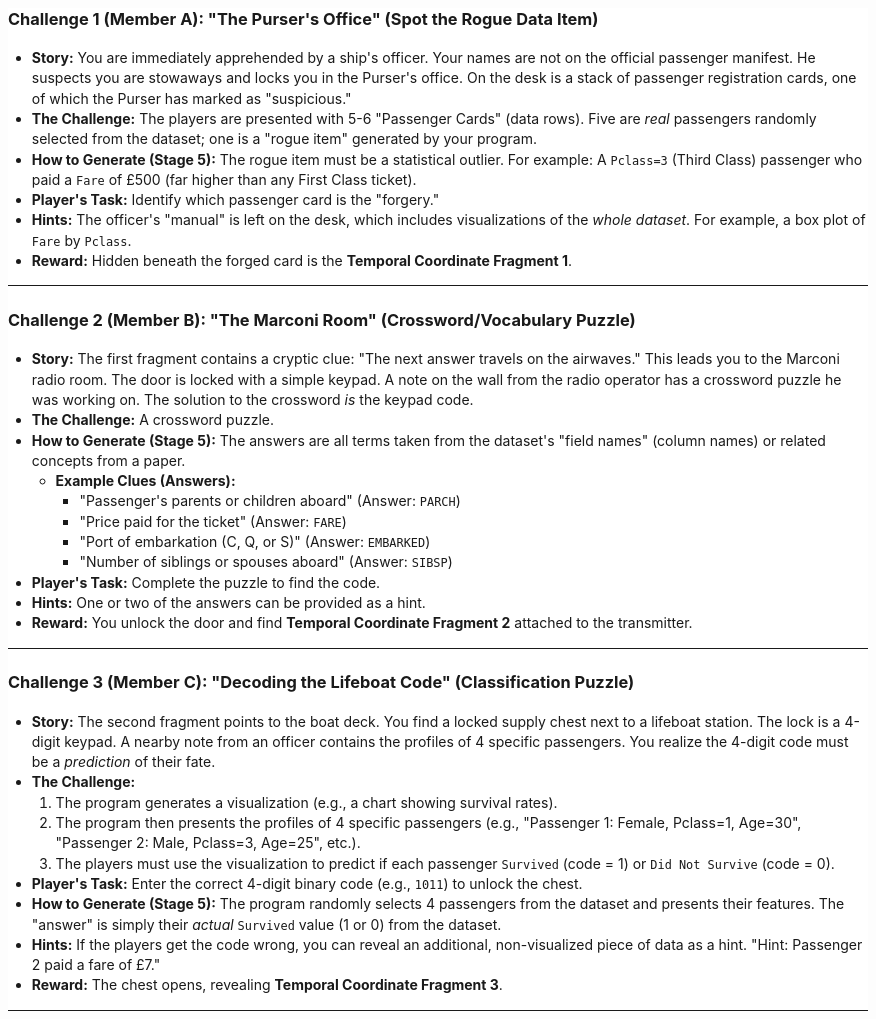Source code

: ### Challenge 1 (Member A): "The Purser's Office" (Spot the Rogue Data Item)

* **Story:** You are immediately apprehended by a ship's officer. Your names are not on the official passenger manifest. He suspects you are stowaways and locks you in the Purser's office. On the desk is a stack of passenger registration cards, one of which the Purser has marked as "suspicious."
* **The Challenge:** The players are presented with 5-6 "Passenger Cards" (data rows). Five are *real* passengers randomly selected from the dataset; one is a "rogue item" generated by your program.
* **How to Generate (Stage 5):** The rogue item must be a statistical outlier. For example: A `Pclass=3` (Third Class) passenger who paid a `Fare` of £500 (far higher than any First Class ticket).
* **Player's Task:** Identify which passenger card is the "forgery."
* **Hints:** The officer's "manual" is left on the desk, which includes visualizations of the *whole dataset*. For example, a box plot of `Fare` by `Pclass`.
* **Reward:** Hidden beneath the forged card is the **Temporal Coordinate Fragment 1**.

---

### Challenge 2 (Member B): "The Marconi Room" (Crossword/Vocabulary Puzzle)

* **Story:** The first fragment contains a cryptic clue: "The next answer travels on the airwaves." This leads you to the Marconi radio room. The door is locked with a simple keypad. A note on the wall from the radio operator has a crossword puzzle he was working on. The solution to the crossword *is* the keypad code.
* **The Challenge:** A crossword puzzle.
* **How to Generate (Stage 5):** The answers are all terms taken from the dataset's "field names" (column names) or related concepts from a paper.
  * **Example Clues (Answers):**
    * "Passenger's parents or children aboard" (Answer: `PARCH`)
    * "Price paid for the ticket" (Answer: `FARE`)
    * "Port of embarkation (C, Q, or S)" (Answer: `EMBARKED`)
    * "Number of siblings or spouses aboard" (Answer: `SIBSP`)
* **Player's Task:** Complete the puzzle to find the code.
* **Hints:** One or two of the answers can be provided as a hint.
* **Reward:** You unlock the door and find **Temporal Coordinate Fragment 2** attached to the transmitter.

---

### Challenge 3 (Member C): "Decoding the Lifeboat Code" (Classification Puzzle)

* **Story:** The second fragment points to the boat deck. You find a locked supply chest next to a lifeboat station. The lock is a 4-digit keypad. A nearby note from an officer contains the profiles of 4 specific passengers. You realize the 4-digit code must be a *prediction* of their fate.
* **The Challenge:**
  1.  The program generates a visualization (e.g., a chart showing survival rates).
  2.  The program then presents the profiles of 4 specific passengers (e.g., "Passenger 1: Female, Pclass=1, Age=30", "Passenger 2: Male, Pclass=3, Age=25", etc.).
  3.  The players must use the visualization to predict if each passenger `Survived` (code = 1) or `Did Not Survive` (code = 0).
* **Player's Task:** Enter the correct 4-digit binary code (e.g., `1011`) to unlock the chest.
* **How to Generate (Stage 5):** The program randomly selects 4 passengers from the dataset and presents their features. The "answer" is simply their *actual* `Survived` value (1 or 0) from the dataset.
* **Hints:** If the players get the code wrong, you can reveal an additional, non-visualized piece of data as a hint. "Hint: Passenger 2 paid a fare of £7."
* **Reward:** The chest opens, revealing **Temporal Coordinate Fragment 3**.

---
——————————
* PROBLEM TO SOLVE
Quote the material in full and exactly; do not carry over its pictures.

* EXERCISE SOLUTION
Source code

: ### Challenge 1 (Member A): "The Purser's Office" (Spot the Rogue Data Item)

* **Story:** You are immediately apprehended by a ship's officer. Your names are not on the official passenger manifest. He suspects you are stowaways and locks you in the Purser's office. On the desk is a stack of passenger registration cards, one of which the Purser has marked as "suspicious."
* **The Challenge:** The players are presented with 5-6 "Passenger Cards" (data rows). Five are *real* passengers randomly selected from the dataset; one is a "rogue item" generated by your program.
* **How to Generate (Stage 5):** The rogue item must be a statistical outlier. For example: A `Pclass=3` (Third Class) passenger who paid a `Fare` of £500 (far higher than any First Class ticket).
* **Player's Task:** Identify which passenger card is the "forgery."
* **Hints:** The officer's "manual" is left on the desk, which includes visualizations of the *whole dataset*. For example, a box plot of `Fare` by `Pclass`.
* **Reward:** Hidden beneath the forged card is the **Temporal Coordinate Fragment 1**.

---

### Challenge 2 (Member B): "The Marconi Room" (Crossword/Vocabulary Puzzle)

* **Story:** The first fragment contains a cryptic clue: "The next answer travels on the airwaves." This leads you to the Marconi radio room. The door is locked with a simple keypad. A note on the wall from the radio operator has a crossword puzzle he was working on. The solution to the crossword *is* the keypad code.
* **The Challenge:** A crossword puzzle.
* **How to Generate (Stage 5):** The answers are all terms taken from the dataset's "field names" (column names) or related concepts from a paper.
  * **Example Clues (Answers):**
    * "Passenger's parents or children aboard" (Answer: `PARCH`)
    * "Price paid for the ticket" (Answer: `FARE`)
    * "Port of embarkation (C, Q, or S)" (Answer: `EMBARKED`)
    * "Number of siblings or spouses aboard" (Answer: `SIBSP`)
* **Player's Task:** Complete the puzzle to find the code.
* **Hints:** One or two of the answers can be provided as a hint.
* **Reward:** You unlock the door and find **Temporal Coordinate Fragment 2** attached to the transmitter.

---

### Challenge 3 (Member C): "Decoding the Lifeboat Code" (Classification Puzzle)

* **Story:** The second fragment points to the boat deck. You find a locked supply chest next to a lifeboat station. The lock is a 4-digit keypad. A nearby note from an officer contains the profiles of 4 specific passengers. You realize the 4-digit code must be a *prediction* of their fate.
* **The Challenge:**
  1.  The program generates a visualization (e.g., a chart showing survival rates).
  2.  The program then presents the profiles of 4 specific passengers (e.g., "Passenger 1: Female, Pclass=1, Age=30", "Passenger 2: Male, Pclass=3, Age=25", etc.).
  3.  The players must use the visualization to predict if each passenger `Survived` (code = 1) or `Did Not Survive` (code = 0).
* **Player's Task:** Enter the correct 4-digit binary code (e.g., `1011`) to unlock the chest.
* **How to Generate (Stage 5):** The program randomly selects 4 passengers from the dataset and presents their features. The "answer" is simply their *actual* `Survived` value (1 or 0) from the dataset.
* **Hints:** If the players get the code wrong, you can reveal an additional, non-visualized piece of data as a hint. "Hint: Passenger 2 paid a fare of £7."
* **Reward:** The chest opens, revealing **Temporal Coordinate Fragment 3**.

---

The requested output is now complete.